Milano, 5 luglio 2020 – Con cuore, grinta e un secondo tempo da manuale, il Bologna sbanca San Siro per il secondo anno consecutivo battendo in rimonta l’Inter. Un 2-1 finale griffato grazie alle reti dei giovani Barrow e Juwara che hanno risposto all’iniziale vantaggio di Lukaku e non hanno fatto pesare la momentanea inferiorità numerica dei rossoblù, rimasti in dieci per l’espulsione di Soriano e protagonisti di un primo tempo sottotono. Proprio l’inizio di gara non è piaciuto a mister Sinisa Mihajlovic che nel post-partita ai microfoni di Dazn non ha risparmiato una piccola tirata d’orecchie ai suoi ragazzi prima di riservare loro i dovuti complimenti per una vittoria di grande prestigio: “Nei primi 25 minuti abbiamo fatto schifo perché non riuscivamo a fare due passaggi di fila e sembravamo impauriti. Per fortuna sono rimasti sull’1-0 e noi abbiamo avuto l’occasione di pareggiare con Orsolini anche se sarebbe stato un pari un po’ ingiusto. All’intervallo ci siamo parlati e abbiamo sistemato un po’ le cose, ridando fiducia ai ragazzi. Quando non abbiamo più avuto nulla da perdere finalmente siamo usciti fuori. Non è facile vincere dopo essere stati in inferiorità numerica e sotto 1-0 con l’Inter che ha anche sbagliato un rigore. Questa è stata sicuramente una vittoria di carattere e sono molto contento per i ragazzi che hanno vinto meritatamente dopo essersi ripresi”.

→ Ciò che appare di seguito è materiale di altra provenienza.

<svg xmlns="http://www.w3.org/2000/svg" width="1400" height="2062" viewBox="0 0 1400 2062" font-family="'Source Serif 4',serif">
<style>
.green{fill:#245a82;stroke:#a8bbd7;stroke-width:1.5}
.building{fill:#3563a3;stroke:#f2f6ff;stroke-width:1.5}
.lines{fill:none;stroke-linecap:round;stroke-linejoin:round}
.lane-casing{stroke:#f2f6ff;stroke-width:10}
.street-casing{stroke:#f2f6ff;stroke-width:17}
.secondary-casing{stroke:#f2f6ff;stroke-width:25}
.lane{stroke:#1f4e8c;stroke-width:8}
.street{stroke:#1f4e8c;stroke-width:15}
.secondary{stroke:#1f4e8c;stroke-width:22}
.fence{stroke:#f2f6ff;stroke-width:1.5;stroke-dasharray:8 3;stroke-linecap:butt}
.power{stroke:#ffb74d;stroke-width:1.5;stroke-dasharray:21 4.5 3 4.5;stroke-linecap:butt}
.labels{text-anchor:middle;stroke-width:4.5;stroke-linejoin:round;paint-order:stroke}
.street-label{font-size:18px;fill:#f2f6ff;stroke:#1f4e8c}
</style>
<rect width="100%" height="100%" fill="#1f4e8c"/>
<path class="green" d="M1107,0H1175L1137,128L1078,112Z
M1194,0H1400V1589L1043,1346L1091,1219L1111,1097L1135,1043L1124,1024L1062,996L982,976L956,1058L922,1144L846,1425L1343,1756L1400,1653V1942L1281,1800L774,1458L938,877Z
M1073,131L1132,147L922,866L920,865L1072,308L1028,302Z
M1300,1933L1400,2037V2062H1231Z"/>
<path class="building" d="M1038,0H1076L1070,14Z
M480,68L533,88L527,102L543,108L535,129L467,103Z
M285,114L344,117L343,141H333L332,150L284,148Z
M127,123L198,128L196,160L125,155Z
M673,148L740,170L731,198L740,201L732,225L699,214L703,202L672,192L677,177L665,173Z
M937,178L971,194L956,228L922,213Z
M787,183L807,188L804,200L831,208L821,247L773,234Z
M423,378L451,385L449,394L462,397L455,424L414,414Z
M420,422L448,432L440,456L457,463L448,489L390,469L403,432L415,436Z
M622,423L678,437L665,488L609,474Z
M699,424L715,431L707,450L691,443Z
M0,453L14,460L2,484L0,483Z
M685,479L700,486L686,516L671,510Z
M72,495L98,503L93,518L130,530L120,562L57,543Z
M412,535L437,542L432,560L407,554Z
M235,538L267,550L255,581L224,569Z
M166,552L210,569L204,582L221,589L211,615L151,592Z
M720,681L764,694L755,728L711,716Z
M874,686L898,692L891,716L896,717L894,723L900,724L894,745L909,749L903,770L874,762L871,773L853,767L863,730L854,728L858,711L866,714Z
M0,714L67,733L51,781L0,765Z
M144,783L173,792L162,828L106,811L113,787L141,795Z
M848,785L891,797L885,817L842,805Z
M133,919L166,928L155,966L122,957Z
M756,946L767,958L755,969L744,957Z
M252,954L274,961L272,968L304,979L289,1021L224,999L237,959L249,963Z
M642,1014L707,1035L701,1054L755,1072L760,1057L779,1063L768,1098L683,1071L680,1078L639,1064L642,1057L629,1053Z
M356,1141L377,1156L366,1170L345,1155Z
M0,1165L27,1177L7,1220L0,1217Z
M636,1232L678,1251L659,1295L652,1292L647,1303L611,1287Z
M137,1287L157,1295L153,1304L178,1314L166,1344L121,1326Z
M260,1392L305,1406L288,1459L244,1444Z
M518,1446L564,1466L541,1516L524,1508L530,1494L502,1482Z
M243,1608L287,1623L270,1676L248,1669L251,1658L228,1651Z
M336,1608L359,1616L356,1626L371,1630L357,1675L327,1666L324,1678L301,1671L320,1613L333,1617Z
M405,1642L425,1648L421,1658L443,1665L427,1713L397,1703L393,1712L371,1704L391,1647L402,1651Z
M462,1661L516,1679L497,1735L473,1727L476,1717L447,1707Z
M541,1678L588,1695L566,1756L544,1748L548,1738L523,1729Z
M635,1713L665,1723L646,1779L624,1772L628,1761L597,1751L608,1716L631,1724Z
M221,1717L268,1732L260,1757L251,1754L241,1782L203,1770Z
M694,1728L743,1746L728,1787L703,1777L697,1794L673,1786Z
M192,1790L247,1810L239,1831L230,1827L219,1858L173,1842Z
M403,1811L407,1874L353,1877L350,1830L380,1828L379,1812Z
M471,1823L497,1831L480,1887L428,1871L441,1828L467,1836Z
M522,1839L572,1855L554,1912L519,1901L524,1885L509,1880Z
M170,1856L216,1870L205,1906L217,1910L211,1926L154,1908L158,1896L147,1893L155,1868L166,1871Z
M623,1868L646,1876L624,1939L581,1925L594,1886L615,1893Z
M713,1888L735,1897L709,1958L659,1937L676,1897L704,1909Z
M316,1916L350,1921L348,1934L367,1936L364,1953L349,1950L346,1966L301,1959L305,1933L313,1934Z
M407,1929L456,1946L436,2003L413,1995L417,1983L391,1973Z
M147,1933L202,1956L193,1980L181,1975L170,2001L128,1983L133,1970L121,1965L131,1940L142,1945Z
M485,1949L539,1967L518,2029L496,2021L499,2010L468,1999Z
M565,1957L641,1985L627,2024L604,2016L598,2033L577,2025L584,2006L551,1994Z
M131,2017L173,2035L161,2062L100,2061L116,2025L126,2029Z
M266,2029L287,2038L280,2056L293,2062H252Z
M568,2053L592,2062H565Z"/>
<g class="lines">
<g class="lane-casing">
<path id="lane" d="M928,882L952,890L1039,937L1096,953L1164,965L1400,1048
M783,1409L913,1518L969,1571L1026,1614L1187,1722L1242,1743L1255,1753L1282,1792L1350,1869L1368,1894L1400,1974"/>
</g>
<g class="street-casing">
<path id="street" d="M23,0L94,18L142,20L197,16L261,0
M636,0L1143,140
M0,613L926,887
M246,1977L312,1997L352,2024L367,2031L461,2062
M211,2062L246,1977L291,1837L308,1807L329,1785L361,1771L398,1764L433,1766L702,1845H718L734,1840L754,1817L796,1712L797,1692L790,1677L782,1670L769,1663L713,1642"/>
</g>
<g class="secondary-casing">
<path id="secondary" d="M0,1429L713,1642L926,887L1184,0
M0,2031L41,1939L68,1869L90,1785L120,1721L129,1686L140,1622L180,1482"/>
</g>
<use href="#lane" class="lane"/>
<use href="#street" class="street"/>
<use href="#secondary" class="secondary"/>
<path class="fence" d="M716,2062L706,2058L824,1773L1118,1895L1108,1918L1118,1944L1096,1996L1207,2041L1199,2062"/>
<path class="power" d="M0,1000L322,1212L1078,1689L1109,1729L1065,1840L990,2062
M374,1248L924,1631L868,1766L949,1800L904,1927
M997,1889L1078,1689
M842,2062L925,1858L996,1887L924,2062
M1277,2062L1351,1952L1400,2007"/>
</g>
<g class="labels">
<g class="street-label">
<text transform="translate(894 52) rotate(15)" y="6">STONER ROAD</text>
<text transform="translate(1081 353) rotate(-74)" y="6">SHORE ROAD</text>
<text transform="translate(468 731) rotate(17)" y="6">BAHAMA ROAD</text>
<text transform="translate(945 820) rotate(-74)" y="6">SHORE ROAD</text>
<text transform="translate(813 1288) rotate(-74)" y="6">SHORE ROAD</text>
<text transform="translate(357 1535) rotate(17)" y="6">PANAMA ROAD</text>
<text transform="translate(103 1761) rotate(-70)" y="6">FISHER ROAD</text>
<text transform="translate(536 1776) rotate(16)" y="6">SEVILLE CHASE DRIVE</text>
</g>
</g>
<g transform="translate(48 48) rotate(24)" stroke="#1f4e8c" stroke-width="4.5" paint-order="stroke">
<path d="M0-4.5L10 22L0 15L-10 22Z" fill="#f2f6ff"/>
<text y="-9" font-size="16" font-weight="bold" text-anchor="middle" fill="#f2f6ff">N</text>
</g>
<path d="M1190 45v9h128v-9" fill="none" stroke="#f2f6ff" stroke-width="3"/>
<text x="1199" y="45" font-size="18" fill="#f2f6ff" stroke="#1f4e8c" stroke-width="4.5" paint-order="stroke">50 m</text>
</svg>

L’allenatore serbo ha poi speso parole d’elogio per il classe 2001 Musa Juwara che ha deciso le sorti della sfida con la rete del definitivo vantaggio felsineo: “Sapevo di dover far rifiatare Orsolini e Tomiyasu almeno per mezzora ma non avevo sostituzioni perché Mbaye e Skov Olsen si erano fatti male. L’idea iniziale era mettere a destra Svamberg ma poi ho pensato a Musa che con il caos che fa in campo a volte avrebbe potuto fare la differenza. Lo avevo preannunciato a Bigon che Juwara avrebbe segnato e infatti è andata così. Musa è un bravissimo ragazzo e se lo merita”.